Maison de Courcelles. SandMulas/Maison de Courcelles

La Direction générale des entreprises (DGE) a transposé une directive européenne, dite directive « Travel », en droit français. Celle-ci vise à protéger les consommateurs de voyages touristiques contre un certain nombre de risques.

Des voyages touristiques ? Mais que viennent donc faire les colonies de vacances, les camps scouts et les classes de découvertes dans cette transposition ? Le choix surprenant de considérer ces organisations dans le cadre du déplacement de personnes qui contractualisent avec un organisateur a pourtant bien été pris, pour une considération touristique et commerciale de l’activité, du loisir, des vacances.

La question de la justesse de considérer les camps, colonies de vacances et classes de découvertes comme des activités commerciales, touristiques, concurrentielles et contractualisables mérite d’être posée. Ce qui peut paraître évident à une direction administrative du ministère de l’Économie et des Finances saisit le champ de l’animation par sa vision biaisée et politiquement orientée, balayant l’histoire avec froideur, reniant le caractère propre de telles organisations, qui ne sont pas et n’ont jamais été une activité touristique.

Un retour sur l’histoire des finalités de ces actions montre que la directive Travel est le dernier avatar d’une longue évolution libérale. L’origine des colos, traditionnellement citée, remonte à 1876 et à la première ferien-kolinie organisée en Suisse par le pasteur Bion. Des voyages scolaires étaient organisés bien avant cela, notamment par Don Bosco et les camps organisés par les patronages. Dès le départ, classes de découvertes, patronages et colonies de vacances sont liés.

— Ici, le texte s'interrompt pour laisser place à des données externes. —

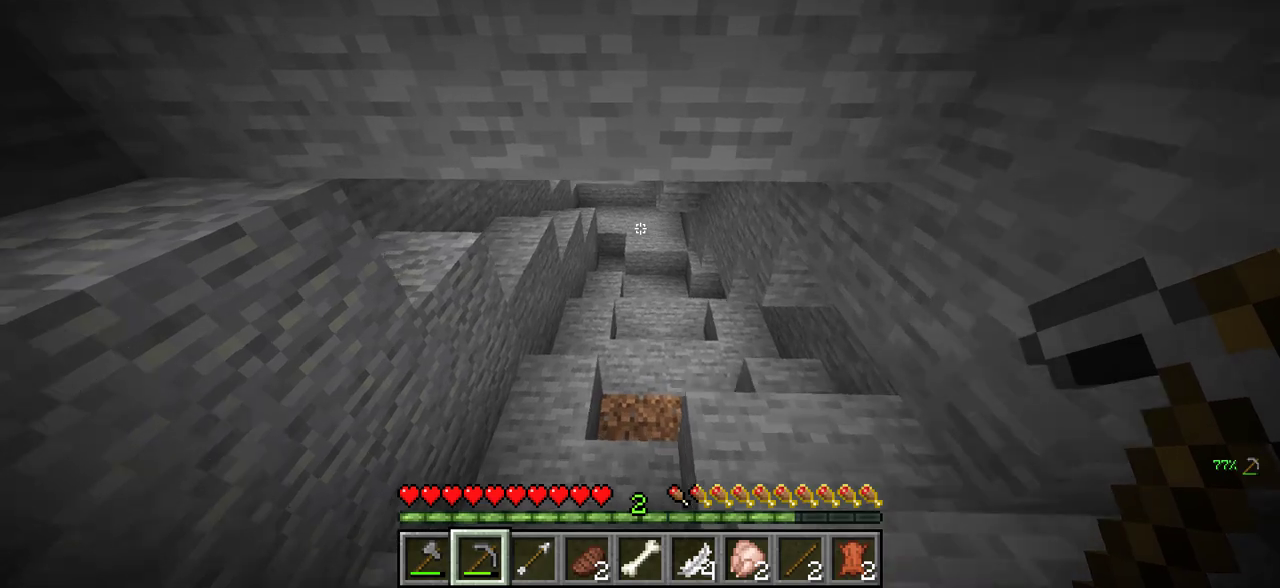
{"keys": ["w"], "mouse": [], "events": []}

Scouts EEUDF 1947. Eclaireuses Eclaireurs Unioniste de France

Le scoutisme naît en 1907 alors que les colonies de vacances et les patronages existent déjà. Il s’inscrit dans les mêmes finalités : le sanitaire et social. Ces organisateurs et ces mouvements cherchent à former des enfants en bonne santé, physiquement forts, intellectuellement développés et spirituellement bons. Colonies et camps cherchent à former les bons républicains ou chrétiens de demain : les dimensions politiques et religieuses sont fortes.

Dès les années 30, la dimension éducative des centres de vacances se développe. En France, scouts laïques, Éducation nouvelle, syndicat national des instituteurs et organisateurs de colonies de vacances (notamment G. de Failly et son association Hygiène pour l’Exemple) vont construire des stages de formations de moniteurs de colonies de vacances, ancêtres du BAFA et aux origines de la création des CEMEA.

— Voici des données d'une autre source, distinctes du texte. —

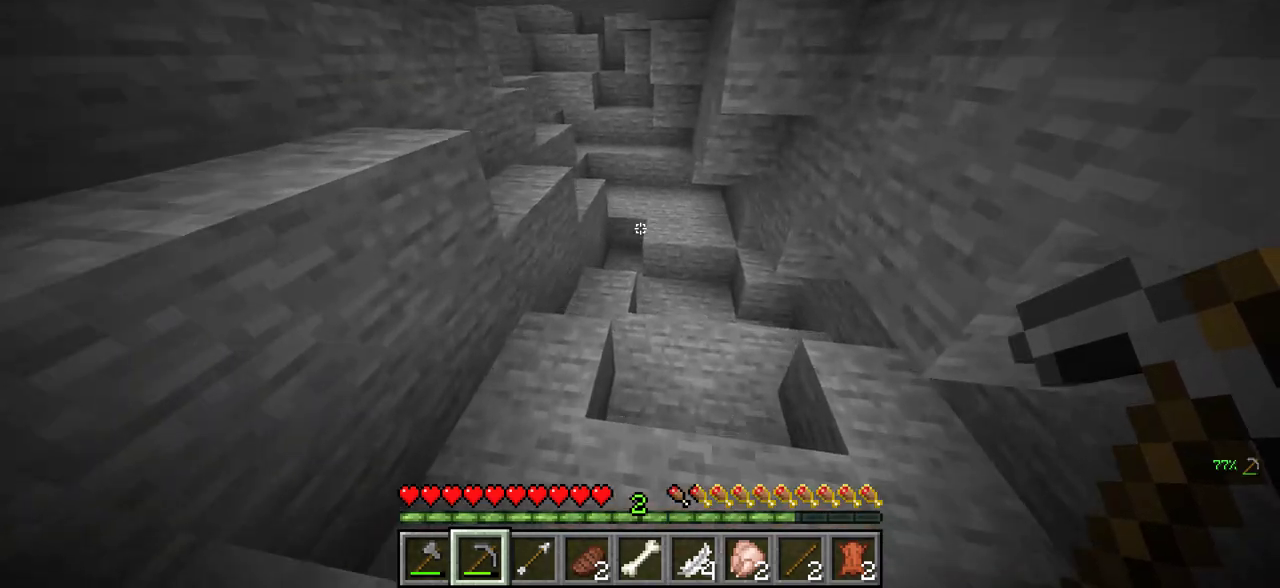
{"keys": ["w"], "mouse": [], "events": []}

Colonies H. Dunant de la Croix-Rouge à Pragnères (65). collection privée J-M Bocquet, Author provided

Les chrétiens font de même, construisent leur pédagogie sur le même modèle. Comme les républicains, les chrétiens utilisent leurs bâtiments scolaires pendant l’été pour organiser des colonies de vacances. Dès l’après-guerre, la finalité éducative des colonies de vacances et des camps scouts est assez clairement affichée et précisée. Tout ce qui peut se faire dans une colo ou un camp est présenté comme éducatif : vivre en collectivité, faire du sport, dessiner, construire, chanter, danser, etc. Aujourd’hui encore, l’argument avancé pour justifier de l’existence des colos et des mouvements de jeunesse est de dire qu’ils sont éducatifs, comme pour affirmer le sens de ces actions.

Quels sont les liens qui unissent ou distinguent les colonies de vacances, les camps scouts, les classes de découvertes et les activités touristiques ? Pourquoi chercher à y intégrer ces œuvres sociales, agissant dans l’intérêt général et assigner ces formes de séjours au marché et au tourisme ?

La directive Travel

Pour la protection des consommateurs, la Commission européenne a adopté la directive n°2015/2302 du 25 novembre 2015, laquelle concerne les voyages à forfait et les prestations de voyage. Si la transposition de celle-ci en droit français au 31 décembre 2017 a bien respecté les délais prévus, nombre d’acteurs du champ de l’animation et de l’éducation tombent des nues alors qu’ils découvrent que cette transposition s’applique aux accueils collectifs de mineurs et aux classes de découvertes, pour aller bien au-delà des activités de tourisme.

Cette opération s’est déroulée sans une réelle concertation des acteurs du champ, dans une urgence apparente mais en toute discrétion. La transposition risque fort de signer l’arrêt de mort de nombreuses associations organisatrices, lesquelles avaient déjà du mal à survivre dans un univers fortement concurrentiel. C’est aussi et surtout l’idée de colos différentes qui est mise en péril.

Pourquoi ça ne colle pas avec le tourisme ?

Les liens entre tourisme et colonie de vacances ont toujours été ténus, mais jamais les colonies de vacances ne sont tombées à pieds joints dans le tourisme. Plusieurs éléments permettent de comprendre cela. Le tourisme et les colonies de vacances furent tous deux l’apanage de la noblesse puis de la bourgeoisie. Le tourisme s’organise en industrie dès le XIXe siècle pour occuper le temps libre des bourgeois, par les bourgeois, pour les bourgeois. Le thermalisme en est, d’ailleurs, un très bon exemple.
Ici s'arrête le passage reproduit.